[Start of SELECTED EXTRACT]

If you don't have kdoctor, then you can use homebrew to install it:

ryan[MyUILibrary]$ brew install kdoctor

In order to run the app in the iOS simulator, it's just best at this time to use It's just best to use Android Studio plus the Kotlin Multiplatform plugin. If you don't have that Android Studio plugin installed, install it now. After you do that, select the iosApp run configuration

Modifying the project

Supposing you have the template app running and working, it's now time to modify your project to produce a UI Library. The goal of this article is to share as much knowledge as possible. There may be shorter paths to successfully creating a Kotlin Multiplatform library module (such as templates in the IDE), but we're going to instead just copy the composeApp module and modify it to be a library module. This will be the most instructive approach, if not the fastest.

Copying the composeApp module

There are two main ways to copy:

1. Via the Android Studio UI, you can cmd+C, cmd+V the composeApp directory and then rename the new directory to segmented-display.
2. Via command line, navigate to this directory and run cp -r composeApp segmented-display.

While this will copy files for you, your IDE won't see this new segmented-display directory as anything special, and neither will Gradle if you run Gradle from the command line. You'll need to modify settings.gradle.kts in order to have this new subproject recognized by Gradle.

Including the segmented-display module

In the settings.gradle.kts file, you'll see the following:

include(":composeApp")

This tells Gradle to include the composeApp module (as defined by the name of the directory) in the project. What's with the leading :? That's the Gradle path delimiter. This is exactly like a directory path delimiter (usually /). It enables Gradle to reference both subprojects and tasks of those subprojects unambiguously while enabling project nesting. So the : prefix just means, "from the root project."

So you'll need to add the following line:

include(":segmented-display")

At this point, if you refresh the Gradle project in Android studio, you should see that segmented-display directory changes to look like a Gradle subproject, you get nice syntax higlighting and code-completion features when editing files in this directory, etc.

[End of SELECTED EXTRACT]

Carry on the walkthrough on turning a Kotlin Multiplatform template into a UI library, picking up right after its last paragraph about the segmented-display directory becoming a Gradle subproject. The records have nothing to do with this.

[Start of PROVIDED INFORMATION]

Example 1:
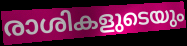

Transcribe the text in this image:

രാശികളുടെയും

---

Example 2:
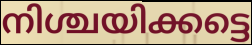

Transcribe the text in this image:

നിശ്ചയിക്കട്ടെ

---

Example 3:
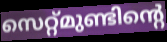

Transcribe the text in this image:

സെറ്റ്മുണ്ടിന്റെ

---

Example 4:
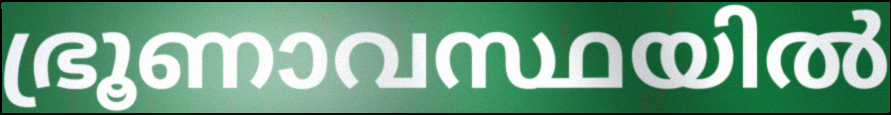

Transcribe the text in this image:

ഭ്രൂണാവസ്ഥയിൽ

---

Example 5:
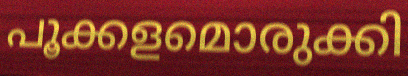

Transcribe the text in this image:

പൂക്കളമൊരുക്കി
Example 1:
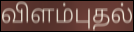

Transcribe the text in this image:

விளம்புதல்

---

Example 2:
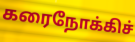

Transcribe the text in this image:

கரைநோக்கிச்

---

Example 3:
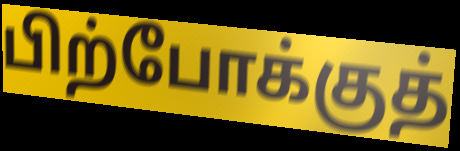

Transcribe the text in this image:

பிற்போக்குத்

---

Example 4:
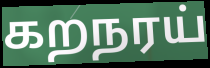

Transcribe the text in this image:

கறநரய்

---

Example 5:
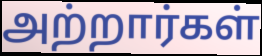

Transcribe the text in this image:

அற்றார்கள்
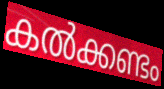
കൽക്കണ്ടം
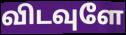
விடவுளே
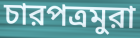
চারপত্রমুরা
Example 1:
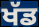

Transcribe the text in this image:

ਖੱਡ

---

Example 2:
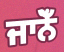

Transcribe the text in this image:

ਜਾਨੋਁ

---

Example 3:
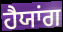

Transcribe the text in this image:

[End of PROVIDED INFORMATION]

• **FINAL RESULT**:
Making segmented-display a library module

Right now, the segmented-display subproject is just a copy of composeApp. It has all the Gradle configuration for an application, and none of the configuration for a library module. Let's fix that.

In this section, we'll work entirely within the context of the segmented-display/build.gradle.kts file.

Updating the plugins

Presently, we have:

plugins {
    alias(libs.plugins.kotlinMultiplatform)
    alias(libs.plugins.androidApplication)
    alias(libs.plugins.jetbrainsCompose)
    alias(libs.plugins.compose.compiler)
}

For now, all we need to do is change the alias(libs.plugins.androidApplication) line to alias(libs.plugins.androidLibrary). The template, at the time I generated it, had the following line in gradle/libs.versions.toml:

androidLibrary = { id = "com.android.library", version.ref = "agp" }

If it's not there when you follow this guide, you'll need to add that.

Were you to perform a Gradle sync in Android studio now, you'll receve the following message:

e: file:///Users/your/directory/MyUILibrary/segmented-display/build.gradle.kts:86:9: Unresolved reference: applicationId

That's because the applicationId property is not defined for a library module. Looking to the android block, we have this:

android {
    /* ... */
    defaultConfig {
        applicationId = "com.fsryan.ui"
        minSdk = libs.versions.android.minSdk.get().toInt()
        targetSdk = libs.versions.android.targetSdk.get().toInt()
        versionCode = 1
        versionName = "1.0"
    }
    /* ... */
}

Remove the applicationId, versionCode, and versionName lines, as they are applicable to android applications--not libraries.

Updating the wasmJs target

Presently, we have:

kotlin {
    @OptIn(ExperimentalWasmDsl::class)
    wasmJs {
        moduleName = "composeApp"
        browser {
            commonWebpackConfig {
                outputFileName = "composeApp.js"
                devServer = (devServer ?: KotlinWebpackConfig.DevServer()).apply {
                    static = (static ?: mutableListOf()).apply {
                        // Serve sources to debug inside browser
                        add(project.projectDir.path)
                    }
                }
            }
        }
        binaries.executable()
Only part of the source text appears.